Monotonic Fit: In some cases it is observed that the model performance is not a strict increasing function of increasing compression-ratios. To help with the greedy selection procedure, AIMET can apply a curve-fit scheme to try and fit the model-performance numbers for a given layer using a monotonically increasing function. The functionality is disabled by default.

Compression Ratio Selection

This step is the core of the algorithm. It considers the compression-ratio vs. model-performance table for each applicable layer from the previous step, target compression ratio and function to calculate the cost of the compressed model depending on the compression method (Spatial SVD, Channel Pruning) used. It starts with a constant accuracy and finds the corresponding compression ratio for every applicable layer by interpolating from compression-ratio vs. model-performance evaluation table. The algorithm, then calculates total cost of the model to see if we have met our target compression ratio or not. Binary search algorithm is used to find the solution quickly. Finally it returns list of selected compression ratios for all applicable layers.

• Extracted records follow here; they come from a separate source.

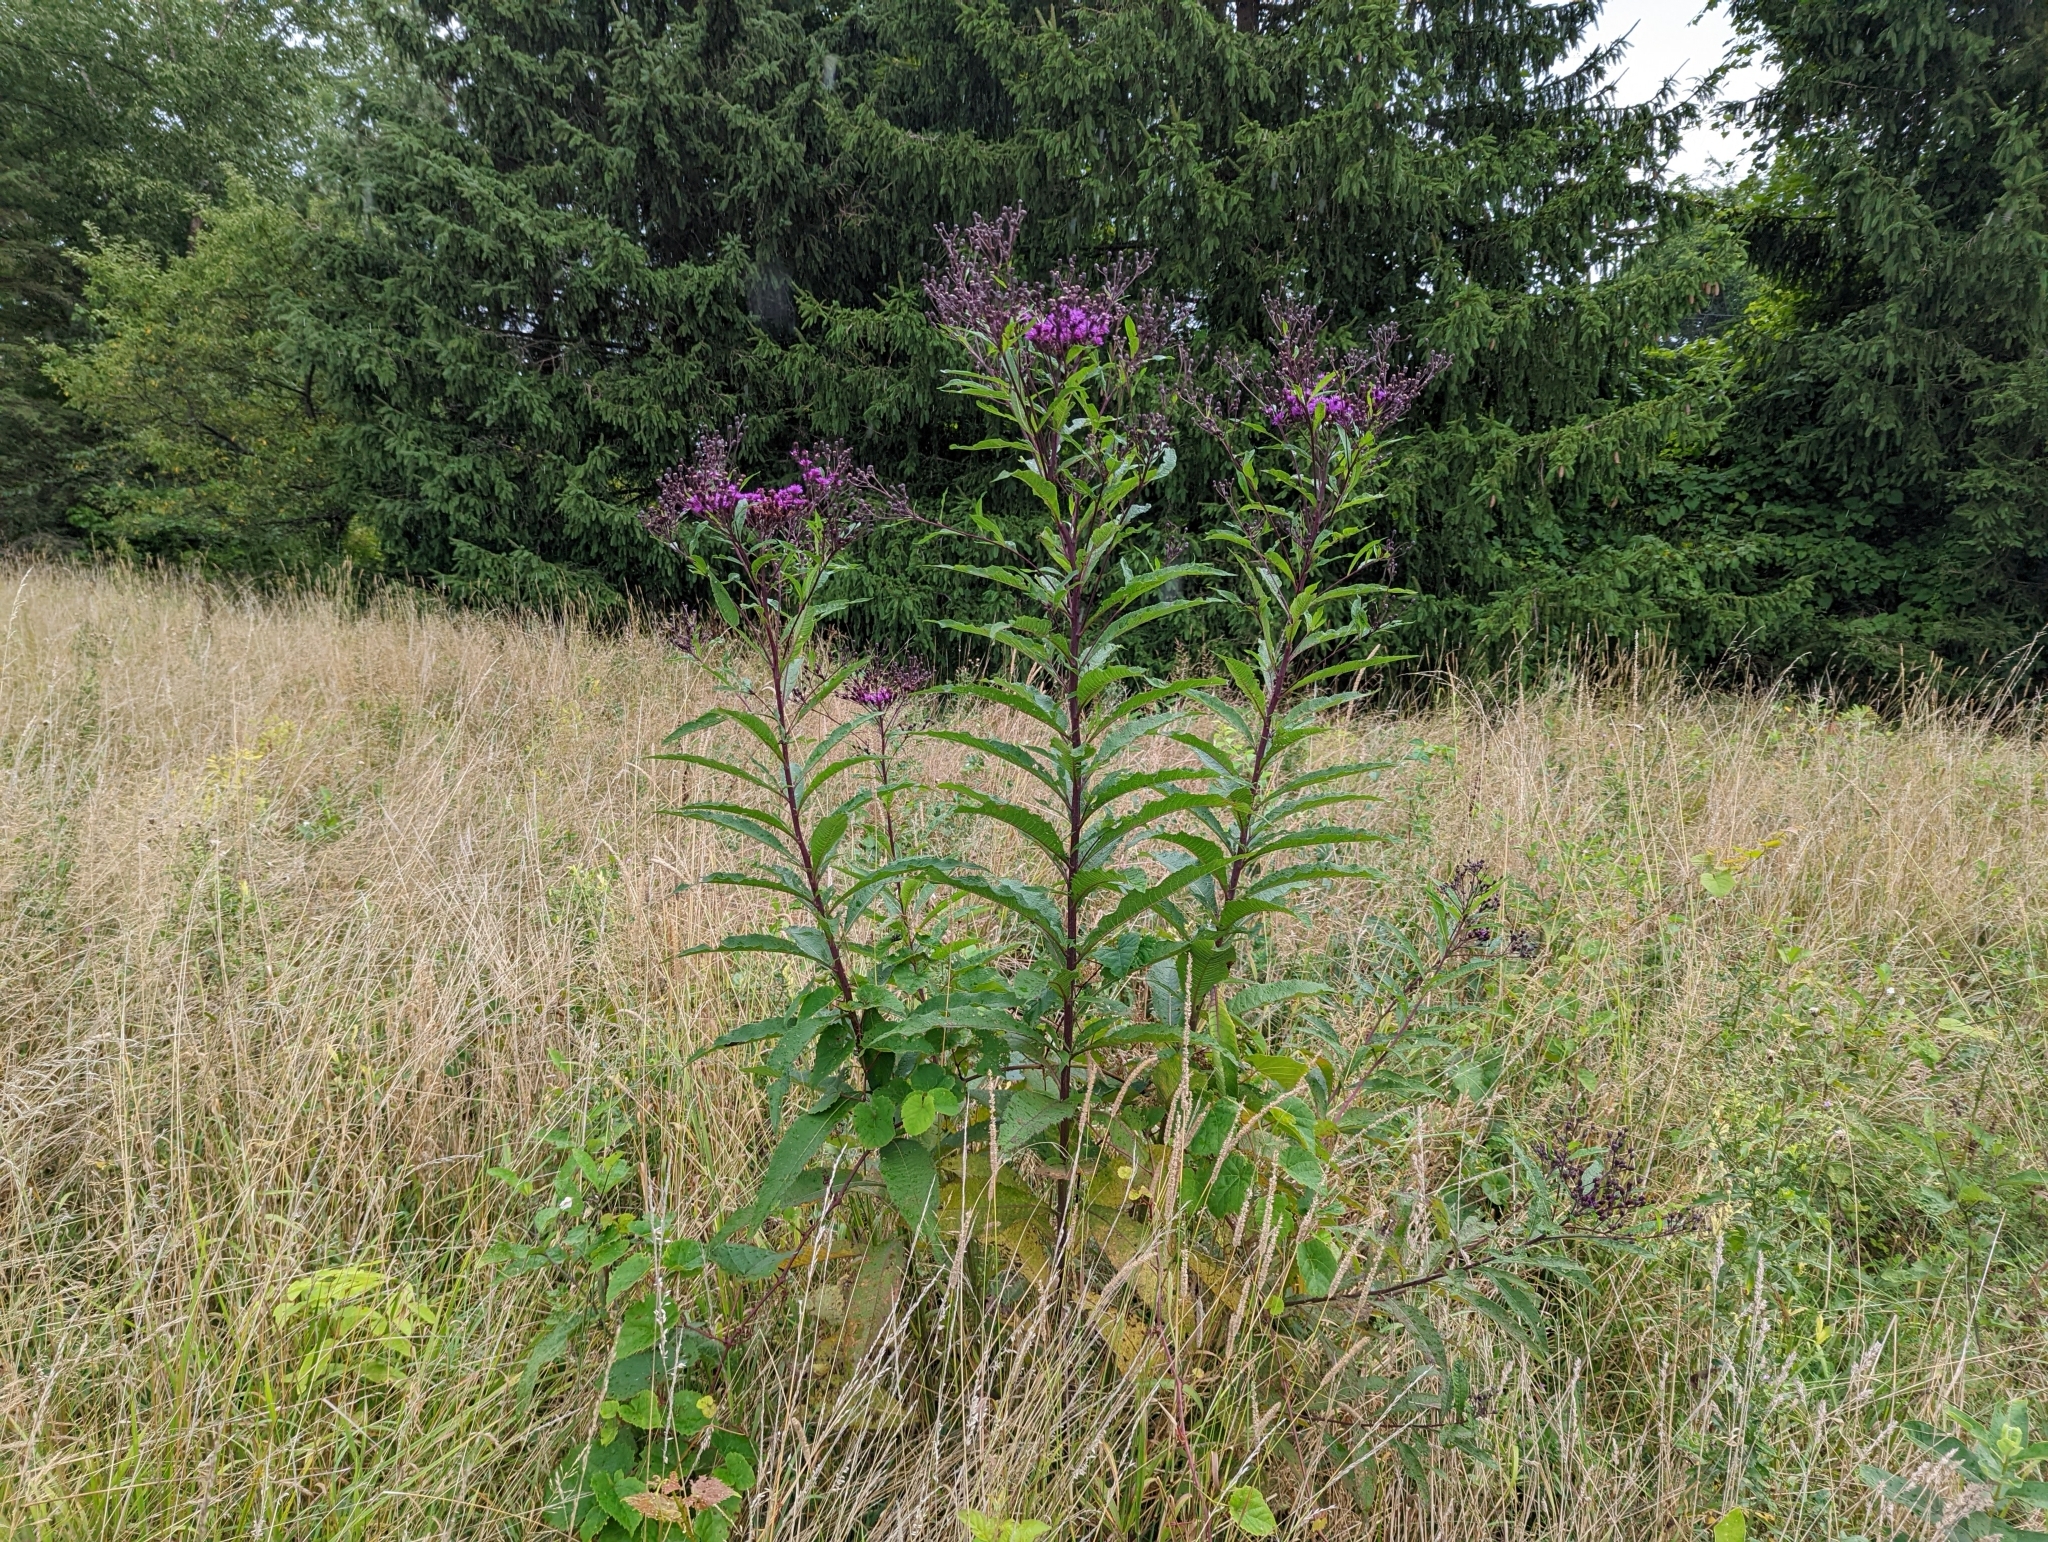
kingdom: Plantae
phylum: Tracheophyta
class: Magnoliopsida
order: Asterales
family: Asteraceae
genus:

This way, the algorithm achieves the highest remaining final accuracy of the compressed model and meet target compression ratio.

The following figure illustrates that for a given accuracy, the compression ratio for each layer is different.

../_images/greedy_5.jpg

As suggested by above diagram, the algorithm picks a lower compression ratio (higher compression) for layers which are more compressible and pick a higher compression ratio (lower compression) for layers which are less compressible (For lesser compressible layers the accuracy falls drstically if compression ratio is lowered).